##### Data to process

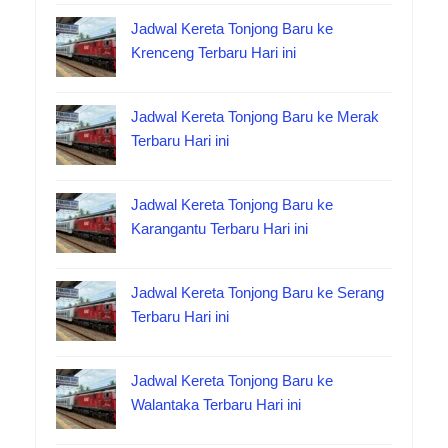
Jadwal Kereta Tonjong Baru ke
Krenceng Terbaru Hari ini
Jadwal Kereta Tonjong Baru ke Merak
Terbaru Hari ini
Jadwal Kereta Tonjong Baru ke
Karangantu Terbaru Hari ini
Jadwal Kereta Tonjong Baru ke Serang
Terbaru Hari ini
Jadwal Kereta Tonjong Baru ke
Walantaka Terbaru Hari ini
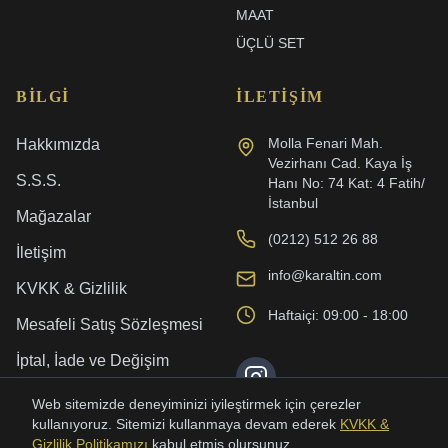
MAAT
ÜÇLÜ SET
BILGI
İLETIŞIM
Molla Fenari Mah.
Hakkımızda
Vezirhanı Cad. Kaya İş
S.S.S.
Hanı No: 74 Kat: 4 Fatih/
İstanbul
Mağazalar
(0212) 512 26 88
İletişim
info@karaltin.com
KVKK & Gizlilik
Haftaiçi: 09:00 - 18:00
Mesafeli Satış Sözleşmesi
İptal, İade ve Değişim
Kargo ve Teslimat
Web sitemizde deneyiminizi iyileştirmek için çerezler
kullanıyoruz. Sitemizi kullanmaya devam ederek
KVKK &
Gizlilik Politikamızı
kabul etmiş olursunuz.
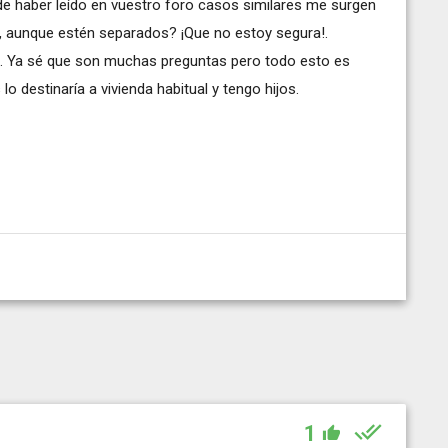
de haber leído en vuestro foro casos similares me surgen
z, aunque estén separados? ¡Que no estoy segura!.
. Ya sé que son muchas preguntas pero todo esto es
o destinaría a vivienda habitual y tengo hijos.
1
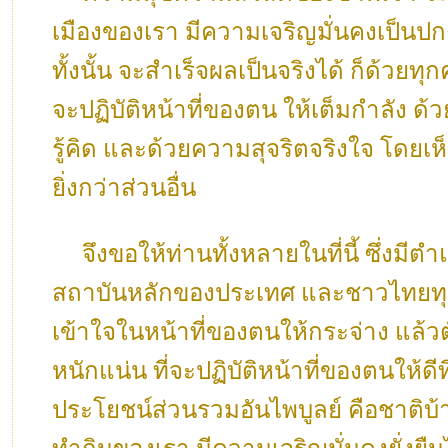
เมืองของเรา มีความเจริญมั่นคงเป็นปก
ทั้งนั้น จะสำเร็จผลเป็นจริงได้ ก็ด้วยทุก
จะปฏิบัติหน้าที่ของตน ให้เต็มกำลัง ด้ว
รู้คิด และด้วยความสุจริตจริงใจ โดยเ
ยิ่งกว่าส่วนอื่น
จึงขอให้ท่านทั้งหลายในที่นี้ ซึ่งมีตำ
สถาบันหลักของประเทศ และชาวไทยทุก
เข้าใจในหน้าที่ของตนให้กระจ่าง แล้วตั้
หนักแน่น ที่จะปฏิบัติหน้าที่ของตนให้ดีที่
ประโยชน์ส่วนรวมอันไพบูลย์ คือชาติบ้านเมื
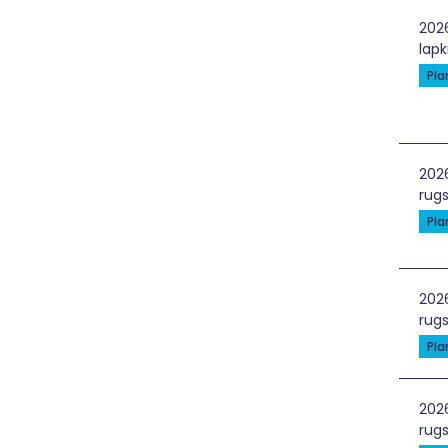
Van
202
lapk
Pl
Sti
202
rugs
Pl
Žal
202
rugs
Pl
Gyn
202
rugs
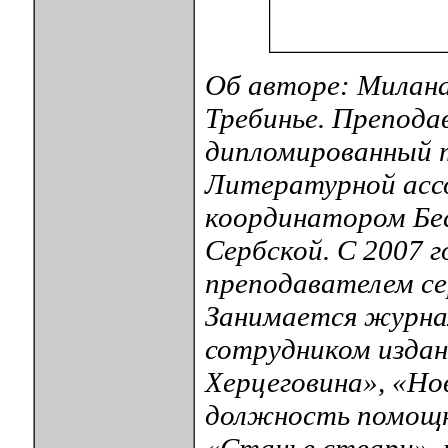
Об авторе: Милана 
Требинье. Преподав
дипломированный т
Литературной ассо
координатором Бес
Сербской. С 2007 
преподавателем се
Занимается журнал
сотрудником издан
Херцеговина», «Но
должность помощни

##########

■ Work request
Provide a precise transcription of the listing, excluding each picture.

■ Answer box
Jadwal Kereta Tonjong Baru ke
Krenceng Terbaru Hari ini
Jadwal Kereta Tonjong Baru ke Merak
Terbaru Hari ini
Jadwal Kereta Tonjong Baru ke
Karangantu Terbaru Hari ini
Jadwal Kereta Tonjong Baru ke Serang
Terbaru Hari ini
Jadwal Kereta Tonjong Baru ke
Walantaka Terbaru Hari ini
MAAT
ÜÇLÜ SET
BILGI
İLETIŞIM
Molla Fenari Mah.
Hakkımızda
Vezirhanı Cad. Kaya İş
S.S.S.
Hanı No: 74 Kat: 4 Fatih/
İstanbul
Mağazalar
(0212) 512 26 88
İletişim
info@karaltin.com
KVKK & Gizlilik
Haftaiçi: 09:00 - 18:00
Mesafeli Satış Sözleşmesi
İptal, İade ve Değişim
Kargo ve Teslimat
Web sitemizde deneyiminizi iyileştirmek için çerezler
kullanıyoruz. Sitemizi kullanmaya devam ederek
KVKK &
Gizlilik Politikamızı
kabul etmiş olursunuz.
de haber leído en vuestro foro casos similares me surgen
z, aunque estén separados? ¡Que no estoy segura!.
. Ya sé que son muchas preguntas pero todo esto es
o destinaría a vivienda habitual y tengo hijos.
1
เมืองของเรา มีความเจริญมั่นคงเป็นปก
ทั้งนั้น จะสำเร็จผลเป็นจริงได้ ก็ด้วยทุก
จะปฏิบัติหน้าที่ของตน ให้เต็มกำลัง ด้ว
รู้คิด และด้วยความสุจริตจริงใจ โดยเ
ยิ่งกว่าส่วนอื่น
จึงขอให้ท่านทั้งหลายในที่นี้ ซึ่งมีตำ
สถาบันหลักของประเทศ และชาวไทยทุก
เข้าใจในหน้าที่ของตนให้กระจ่าง แล้วตั้
หนักแน่น ที่จะปฏิบัติหน้าที่ของตนให้ดีที่
ประโยชน์ส่วนรวมอันไพบูลย์ คือชาติบ้านเมื
Van
202
lapk
Pl
Sti
202
rugs
Pl
Žal
202
rugs
Pl
Gyn
202
rugs
Об авторе: Милана 
Требинье. Преподав
дипломированный т
Литературной ассо
координатором Бес
Сербской. С 2007 
преподавателем се
Занимается журнал
сотрудником издан
Херцеговина», «Но
должность помощни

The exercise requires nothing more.